If you’d like to enjoy the more traditional side of Christmas and explore London’s take on the Christian narrative at the centre of our celebrations, your tour of the city’s numerous and historic churches begins here. Many of them offer beautiful architecture, fantastic choirs, sung Eucharist and, if you’re lucky, mince pies and mulled wine.

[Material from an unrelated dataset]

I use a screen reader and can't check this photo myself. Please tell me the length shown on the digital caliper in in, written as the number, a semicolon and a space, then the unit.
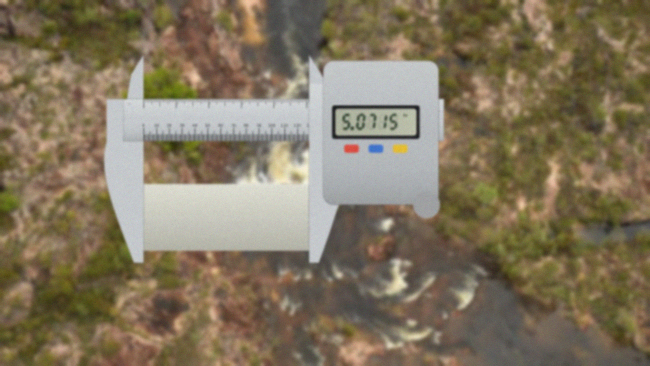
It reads 5.0715; in
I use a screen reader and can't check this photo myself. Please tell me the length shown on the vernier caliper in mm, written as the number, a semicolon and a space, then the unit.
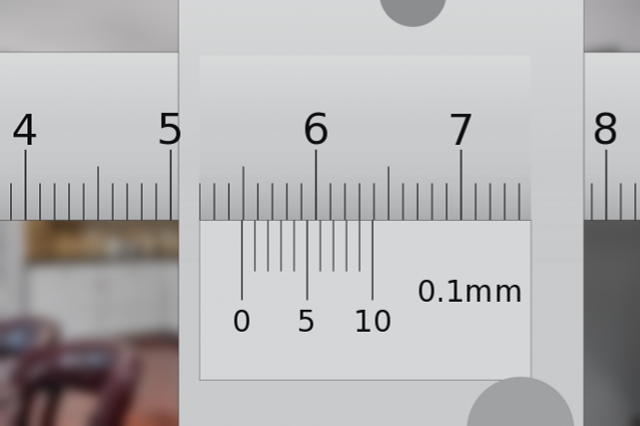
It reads 54.9; mm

St George’s, Hanover Square

Grade 1 listed and positioned opposite Vogue House in the glamorous central London Hanover Square, St George’s provided a regular place of worship for Baroque composer George Frederic Handel. Come December, the church is decorated with elegant green and white garlands, a beautifully arranged Nativity set and bunches of festive flowers. On Christmas Day the choir performs Haydn’s St Nicholas mass, and the organist will play you out with a jubilant motet. The interior is beautifully maintained, and chocolates are gifted (to everyone – not just children!) at the end of services on high days and holidays.
http://www.stgeorgeshanoversquare.org

St Paul’s Church, Covent Garden

St Paul’s in Covent Garden provides a tranquil bolt hole in London’s busy West End. Designed in 1633 by Inigo Jones, the peaceful garden is frost-dusted and silent at Christmastime, and a wonderful place to escape for a moment’s quiet during a busy season. There’ll be plenty of theatrical and musical events scheduled, too: St Paul’s is known as the Actor’s Church, due to its longstanding relationship with theatre and local acting groups. Take a look at the busy calendar of events programmed for December, including regular masses, Christmas Carols and other musical events.
www.actorschurch.org

Notre Dame De France, Leicester Square

If you’d like to visit a more modern place of worship, try stepping in to Notre Dame De France in Leicester Square. 150 years old and run by the Marist community, the church provides a vibrant insight into the francophone community in London. Francophiles might like to attend mass in French, and hang back afterwards to enjoy the impressive art collection and architecture.
www.ndfchurch.org

Southwark Cathedral, South Bank

Deviate from the beaten track when it comes to substantial Christian places of worship, and explore some interesting alternatives. Everybody knows about St Paul’s and Westminster Abbey, but we suggest you wander down to the river and admire the imposing grandeur of Southwark Cathedral. It’s a stunning edifice on the banks of the Thames and, if you might find yourself peckish post-church, is conveniently located next to bustling Borough market, where you’ll find stalls selling world-class salami, delicious sandwiches and plenty of mulled wine at Christmas. The Cathedral’s churchyard on the south side of the building provides contemplative space for busy Londoners, and Christmas carol services are available in abundance once advent starts.
www.cathedral.southwark.anglican.org/

Our Lady of the Assumption and St Gregory, Warwick Street

Our Lady of the Assumption and St Gregory is a beautiful Roman Catholic church built in the late 1700s and featuring ornate artwork typical of the period. Serving the local community with a range of support groups and community events, the church provides a range of festive excitements for its member and the public to enjoy.
www.parish.rcdow.org.uk/warwickstreet/

Christchurch Spitalfields, Commercial Street

Towering over the bars and shop on Commercial Street, Christchurch Spitalfields plays host to a vibrant winter music festival with exceptional Christmas programming. Catch performances of the Messiah and Poulenc’s Christmas motets in the astonishing acoustics of Christchurch’s white stone arcs, and hurry over to the bar during the interval to sip prosecco and share Panettone. Wrap up warm for the concerts and then peel off your layers afterwards for an essentially English dinner at St John Bread and Wine next door.